Unix's comeback in the hands of the open-source community, and
its association with the freewheeling culture of the Internet, has
made it newer enemies as well. Hollywood and Big Media feel deeply
threatened by the Internet and have launched a multipronged attack on
uncontrolled software development. Existing legislation like the
Digital Millennium Copyright Act has already been used to prosecute
software developers who were doing things the media moguls disliked
(the most notorious cases, of course, involve the DeCSS software that
enables playing of encrypted DVDs).
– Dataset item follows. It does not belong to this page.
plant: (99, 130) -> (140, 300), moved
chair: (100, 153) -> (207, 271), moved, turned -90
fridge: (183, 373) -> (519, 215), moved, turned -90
Contemplated schemes like the
so-called Trusted Computing Platform Alliance and Palladium
threaten[163] to make open-source development
effectively illegal — and if open source goes down, Unix is very
likely to go down with it.
Unix and the
hackers and the
Internet against
Microsoft and
Hollywood and Big Media. It's a struggle we need to win for all our
traditional reasons of professionalism, allegiance to our craft, and
mutual tribal loyalty. But there are larger reasons this struggle is
important. The possibilities of politics are increasingly shaped by
communication technology — who can use it, who can censor it,
who can control it. Government and corporate control of the content
of the nets, and of what people can do with their computers, is a
severe long-term threat to political freedom. The nightmare scenario
is one in which corporate monopolism and statist power-seeking, always
natural allies, feed back into each other and create rationales for
increasing regulation, repression, and criminalization of digital
speech. In opposing this, we are the warriors of liberty —
not merely our own liberty, but everyone else's as well.